__SELECTED TEXT__:
# Every now and then...



## Pompano Joe (Jan 28, 2009)

I get to do a family restoration. Restorations are my passion, and the motivation behind my reel work. Forget about the American quality, tight tolerances, amazing fit and finish, strength and durability of this Penn Spinfisher 700...all beyond compare. This reel was used by the owners father. Just wish it and my father's reels could tell us a few war stories!

This is a dry fit for pictures. All parts are original to this particular reel. The finish is Duracoat black satin at the owners request. I'll post some completed photos tomorrow.

If anyone has a 702 they'd part with, I'm lookin'.


----------



## flukedaddy (Apr 11, 2009)

Awesome looking reel Joe. You do some damn fine reel work, always a pleasure to observe your art work.


----------



## Hawkseye (Feb 17, 2012)

WOW JOE!!! That's beautiful. I'm speechless.

My grandfather bought that reel new and terrorized fish for years with it before it became my fathers. He used it for a long time before it came to me and I caught some nice ones on it before putting it away. I can't tell you how glad I am that it looks even better than new again. It's definitely going back in action!

Thank you Joe!


----------



## Ocean Master (May 20, 2008)

Now I wish I didn't sell my 35 Penn spinners on eBay..!! All green..!!

One buyer paid $176.00 plus shipping for a new Green Penn 716 Super Sport in the box w/all paperwork and spare parts.


----------



## Pompano Joe (Jan 28, 2009)

Oh man...I was hoping you put all those back in storage. What a great collection! Glad I got to see some of them.


----------



## Kenn (Dec 24, 2012)

Pompano Joe. I have an 650ss. You up to me sending to you to get it repaired?
I will be back down Aug 11 and thought maybe you could take a look at it. I tried fixing myself but it keeps tightening up after reeling in for 3 minutes or so.


----------



## Pompano Joe (Jan 28, 2009)

Be happy to help. [email protected]


----------



## Kenn (Dec 24, 2012)

Joe can I just mail it to you?


----------



## Pompano Joe (Jan 28, 2009)

PM Sent.


----------



## Pompano Joe (Jan 28, 2009)

*Finished*

Here are a couple of pics of the finished reel...


----------



## Hawkseye (Feb 17, 2012)

This looks even better in person, on the rod and full of line. Now all I need is a little less rain and it will go back in to use. I can't begin to tell you how happy I am with this Joe. Fantastic work! Thanks again!


----------



## DAWGONIT (Jan 16, 2009)

Pretty work Sir.
Thanks for sharing!


----------



## AustinP (Feb 26, 2012)

reels done in duracoat finish always turn out awesome ive got a 706 tigerstriped by squidder and i am amazed with how tough the finish is! Good looking reel!


----------

__INPUT DATA__:
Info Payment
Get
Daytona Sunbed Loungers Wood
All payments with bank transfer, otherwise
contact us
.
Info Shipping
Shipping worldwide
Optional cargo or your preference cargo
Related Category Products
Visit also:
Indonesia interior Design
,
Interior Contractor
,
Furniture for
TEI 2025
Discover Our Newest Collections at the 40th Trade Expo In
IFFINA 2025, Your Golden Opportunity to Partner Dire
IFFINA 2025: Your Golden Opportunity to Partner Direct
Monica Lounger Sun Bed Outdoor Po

__ASSIGNED TASK__: Please answer from the reel restoration thread above: what finish was put on the Penn Spinfisher 700 at the owner's request?

__SOLUTION TO THIS EXERCISE__: Duracoat black satin.